The three main kanji used to describe areas of high elevation are yama 山 (mountain), dake 岳 (peak), and mine 峰 (peak). To complicate matters, each kanji conveys more or less the same meaning, and they readily overlap. Read on to understand some subtle differences that set them apart.
Highest: Fuji-san 3,776 metres
Yama 山 is the most common term and best describes sloping landforms that rise above low-lying plains. It is often used for independent mountains close to human settlements in contrast to peaks that have steeper terrain and are generally further from inhabited areas. Fuji-san 富士山 is a classic example, as it’s not part of any mountain range. There are exceptions, of course, such as Kaimon-dake in Kagoshima Prefecture, which is an independent peak, yet is prefixed with dake. It’s pronounced as yama, but it is sometimes read as ‘-san’ or ‘-zan’. Kanji used for mountain summits are sanchō 山頂 and chōjō 頂上. You sometimes also see sanmyaku 山脈 (mountain range), sanchi 山地 (mountainous region), and kōchi 高地 (tableland).
Highest: Kita-dake 3,193 metres
Dake 岳 or less commonly 嶽 also denotes mountainous areas, but refers more to rugged, high, and steep mountains. Places where mountains form together are often called dake. Iconic archetypes include Aino-dake in the Southern Alps and Iō-dake one of the major peaks of the Yatsugatake Mountains. Interestingly, of the 21 mountains in Japan over 3,000 metres only Fuji-san, Ontake-san, and Tate-yama are not prefixed with dake. Ontake-san 御嶽山 is a bit of an odd one though, as it includes both dake and san. In the 1000 Famous Japanese Mountain list, there are only five mountains that have the 嶽 variant. As mentioned above, there is no unified definition that fully accounts for the differences between yama and dake.
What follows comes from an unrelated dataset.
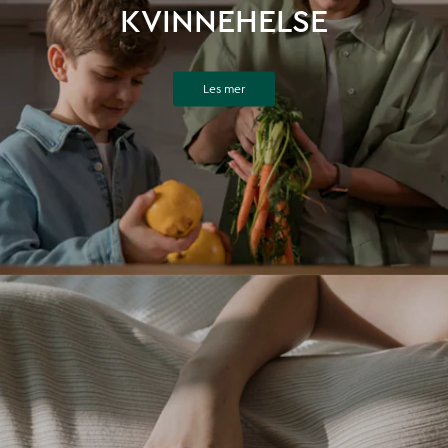
KVINNEHELSE
Les mer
Pie chart 1. Breakdown of dake kanji variants commonly used in Japan. Data via: Yamareco.
Highest: Kenga-mine (Ontake-san) 3,067 metres
To muddy the waters, a peak can also go by the alias mine 峰・嶺・峯. There are three different kanji variants that specify the same meaning, though the 峰 kanji is most commonly used. Mine especially refers to a conspicuous part along a mountain ridge. In other words, it tends not to refer to the entire mountain but a prominent high feature or even the ridge itself such as the Sasago-mine featured in the cover photo. It is read as mine as in Kiriga-mine 霧ヶ峰 but can also be read as hou, as in 五六峰 Goroku-hou or rei, as in Daibosatsu-rei 大菩薩嶺. Saikōhō 最高峰 is used for the highest point or pinnacle of a mountain range. The term mine can also refer to the back or spine of a kitchen knife or Japanese sword.
The distribution of mine is also noteworthy, as 峰 it’s concentrated in the old Echigo Province in what is modern-day Niigata Prefecture, while 峯 is centred around Kii Province, or Kishū, in present-day Wakayama Prefecture. Out of the 568 recognised ‘mine’s’ dotted across Japan, 峰 reaps first position with 458, or a whopping 80 percent; next comes 峯 with 77 (14 percent); and finally 嶺 with a lowly 33 (6 percent).
Pie chart 2. Breakdown of mine kanji variants commonly used in Japan. Data via: M. Higashide.
It’s important to note that individual mountain names are decided according to the history and customs of the local area. The Geospatial Information Authority of Japan (GSI) doesn’t make a clear distinction between yama, dake, and mine.
Good one, David – thanks for enlivening a grey Sunday afternoon and opening up an entirely new Meizanological field. The regional variations you point out, such as the popularity of “-mine” in Echigo are particularly interesting. Also the fact that Fuji-san, Ontake and Tateyama are “yama” and not “dake”, although over 3000 metres. I was wondering whether this had something to do with their status as religious mountains – but then there is “Ontake”, which has ‘take’ its name. And a literary name for Mt Fuji is “Fugaku” (富岳). And, when you look at the eight peaklets round the crater rim, their names end in either “-dake” or “-mine” but not in “-san”: Oshaidake, Izudake, Jojudake, Komagatake, Mushimatake, Kengamine, Hukusandake, and Kusushidake. Oh dear, my head it starting to hurt ….
Thanks for your thoughts, PH. It would seem adding -san to Fuji might have been done to marry all the -mine and -dake into one unified image. No doubt many mountains wavered for a period before settling upon a fixed name. As Rishiri-zan, -san, or -dake or continues to do until this day.